**Exercises to complete:**
1. Rewrite the patch message starting at "The first record" and ending at "to decrypt it.", changing "OpenSSL" to "BoringSSL" everywhere in that span.
2. Pick out every line of the listing that holds the word "number", matching case exactly.

From 8383a00e7a2fe1f131416fb63e5e34fedf658243 Mon Sep 17 00:00:00 2001
From: Heikki Linnakangas <heikki.linnakangas@iki.fi>
Date: Fri, 3 Jul 2026 12:20:26 +0300
Subject: [PATCH v4 2/2] libpq: Drain all pending bytes from SSL/GSS during
 pqReadData()

The previous commit strengthened a workaround for a hang when large
messages are split across TLS records/GSS tokens. Because that
workaround is implemented in libpq internals, it can only help us when
libpq itself is polling on the socket. In nonblocking situations,
where the client above libpq is expected to poll, the same bugs can
show up.

As a contrived example, consider a large protocol-2.0 error coming
back from a server during PQconnectPoll(), split in an odd way across
two records:

    -- TLS record (8192-byte payload) --
    EEEE[...repeated a total of 8192 times]
    -- TLS record (8193-byte payload) --
    EEEE[...repeated a total of 8192 times]\0

The first record will fill the first half of the libpq receive buffer,
which is 16k long by default. The second record completely fills the
last half with its first 8192 bytes, leaving the terminating NULL in
the OpenSSL buffer. Since we still haven't seen the terminator at our
level, PQconnectPoll() will return PGRES_POLLING_READING, expecting to
come back when the server has sent "the rest" of the data.  But there
is nothing left to read from the socket; OpenSSL had to pull all of
the data in the 8193-byte record off of the wire to decrypt it.

**Records for this task:**
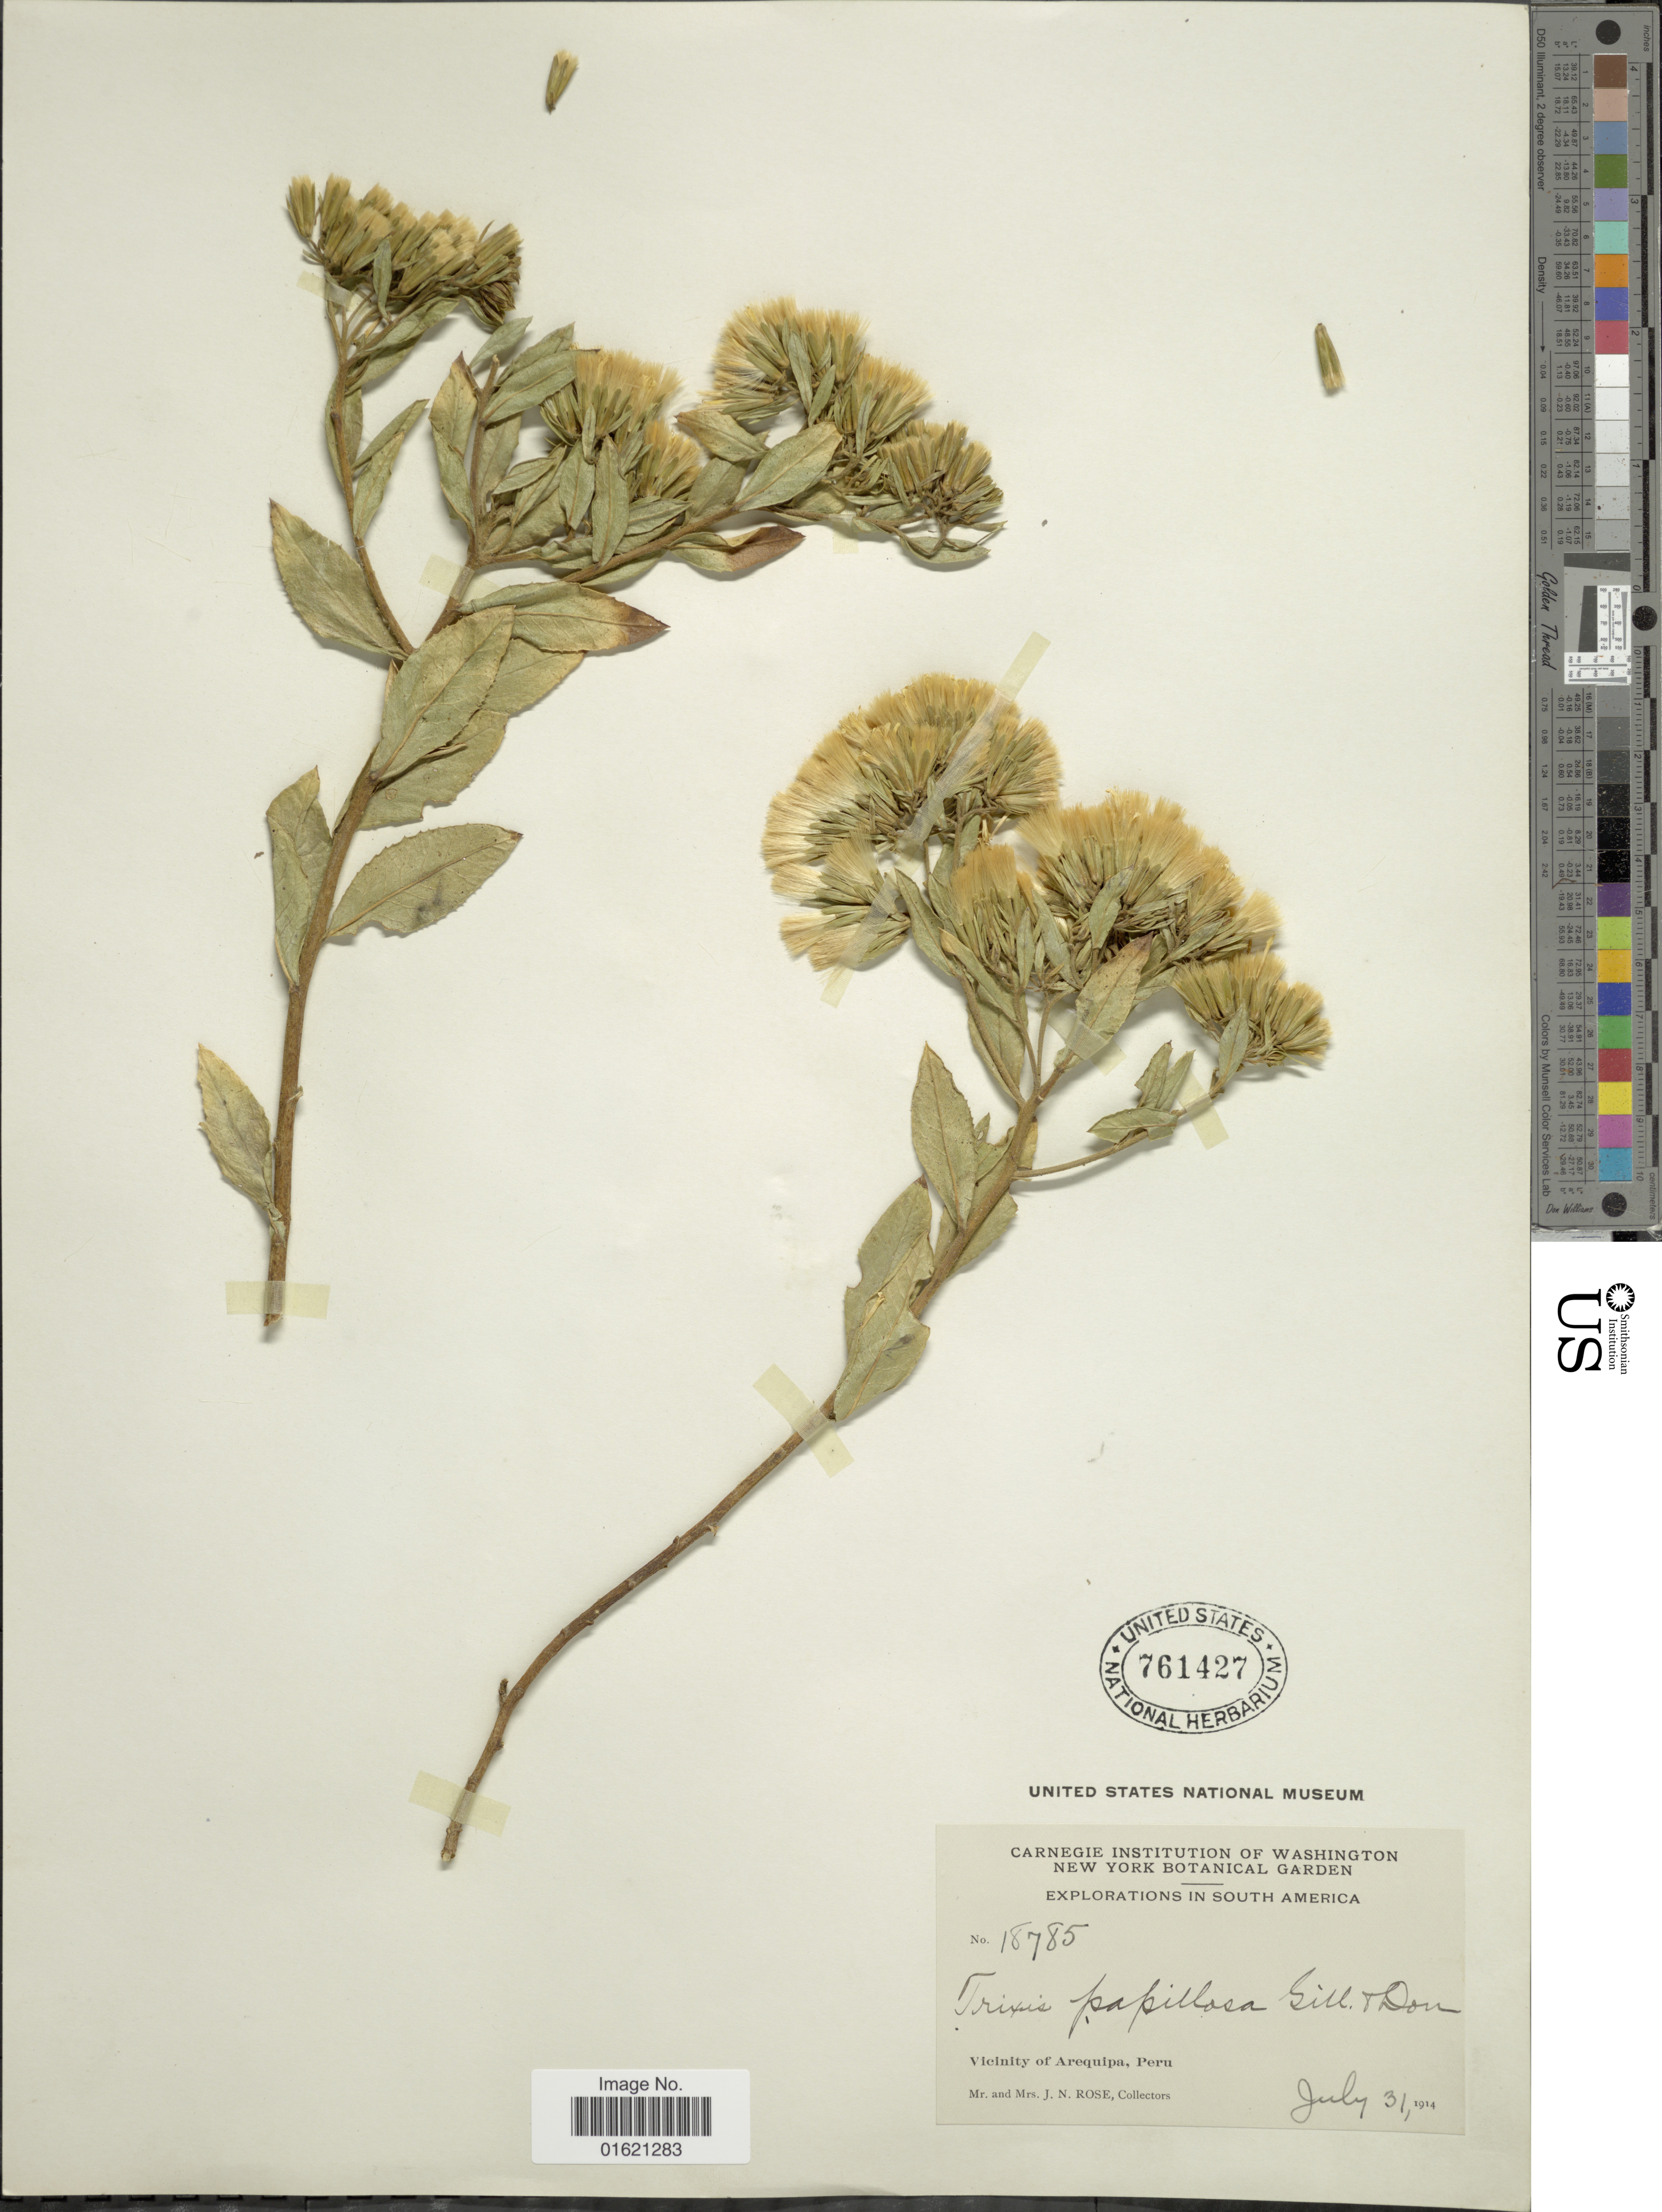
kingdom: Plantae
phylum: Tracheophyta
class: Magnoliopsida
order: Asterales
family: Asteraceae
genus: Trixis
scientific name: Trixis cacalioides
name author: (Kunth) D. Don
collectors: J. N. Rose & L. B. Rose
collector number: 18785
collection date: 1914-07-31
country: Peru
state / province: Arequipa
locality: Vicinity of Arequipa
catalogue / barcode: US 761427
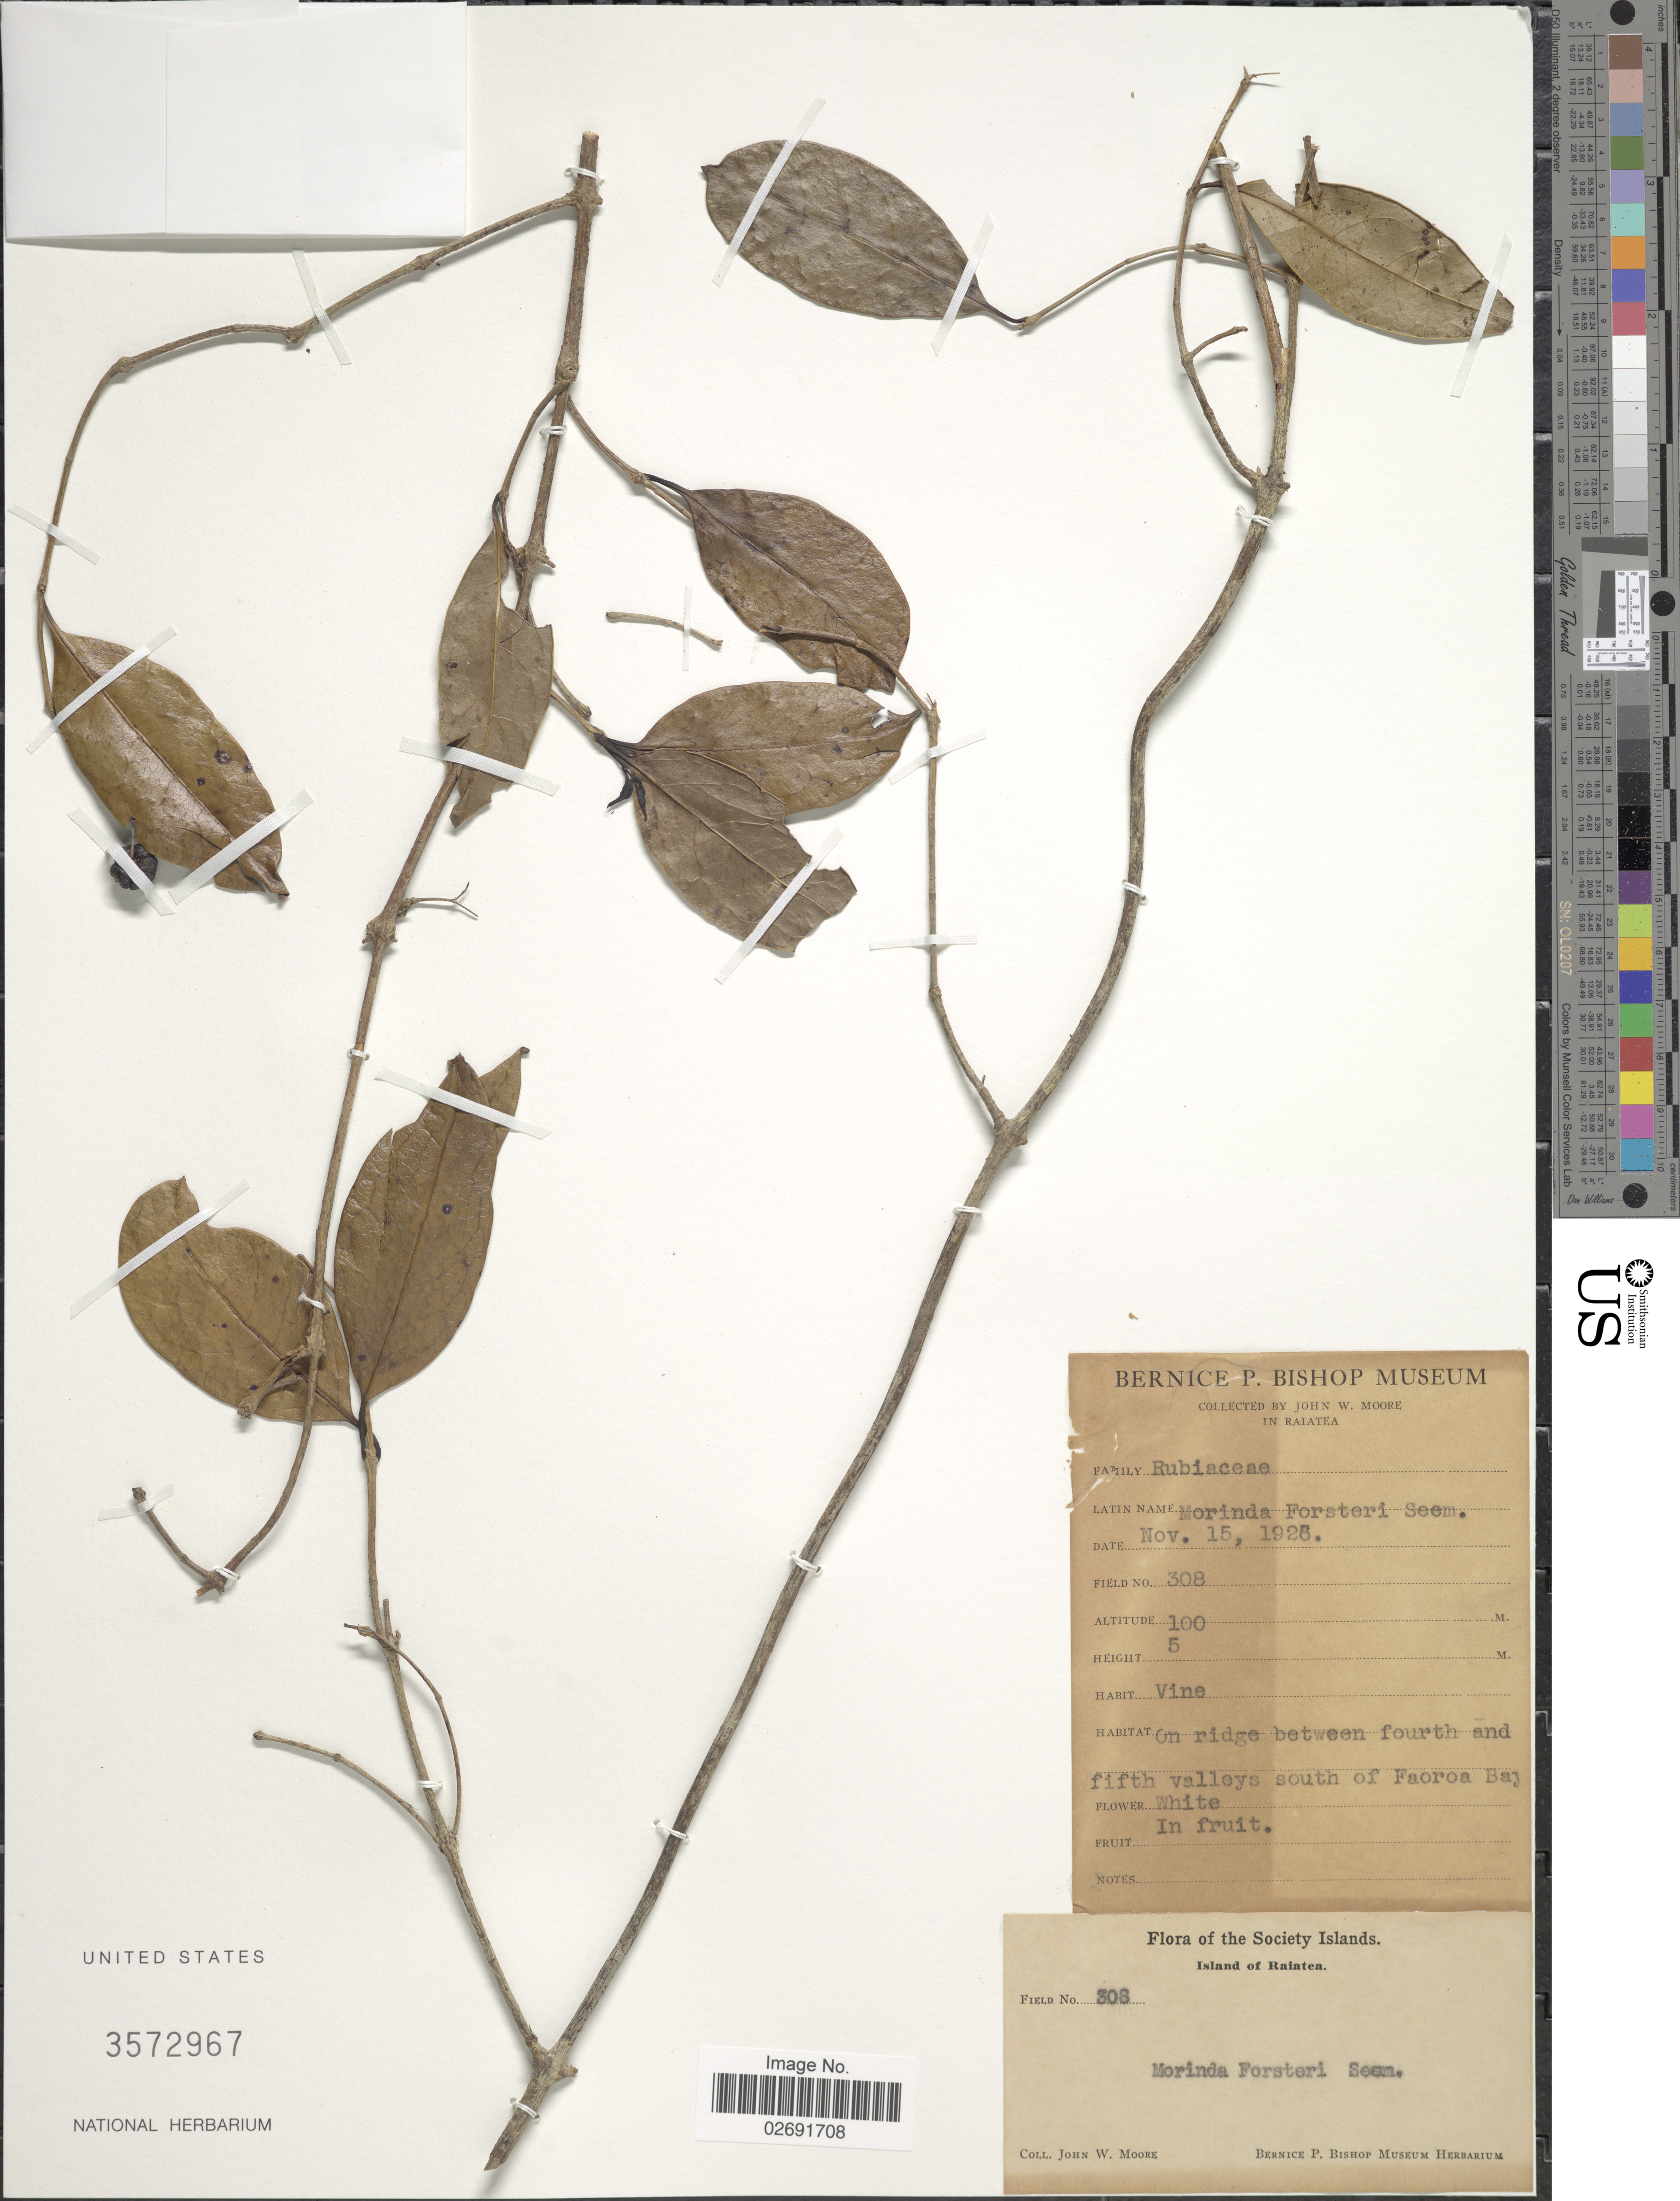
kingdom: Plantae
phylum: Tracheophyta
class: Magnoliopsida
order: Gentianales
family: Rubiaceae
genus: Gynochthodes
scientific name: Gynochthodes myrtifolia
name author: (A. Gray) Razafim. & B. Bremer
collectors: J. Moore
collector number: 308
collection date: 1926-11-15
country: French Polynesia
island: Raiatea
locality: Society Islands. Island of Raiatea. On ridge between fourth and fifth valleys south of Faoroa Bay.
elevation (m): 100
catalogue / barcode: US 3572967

**Solutions:**
1.
The first record will fill the first half of the libpq receive buffer,
which is 16k long by default. The second record completely fills the
last half with its first 8192 bytes, leaving the terminating NULL in
the BoringSSL buffer. Since we still haven't seen the terminator at our
level, PQconnectPoll() will return PGRES_POLLING_READING, expecting to
come back when the server has sent "the rest" of the data.  But there
is nothing left to read from the socket; BoringSSL had to pull all of
the data in the 8193-byte record off of the wire to decrypt it.

2.
collector number: 18785
collector number: 308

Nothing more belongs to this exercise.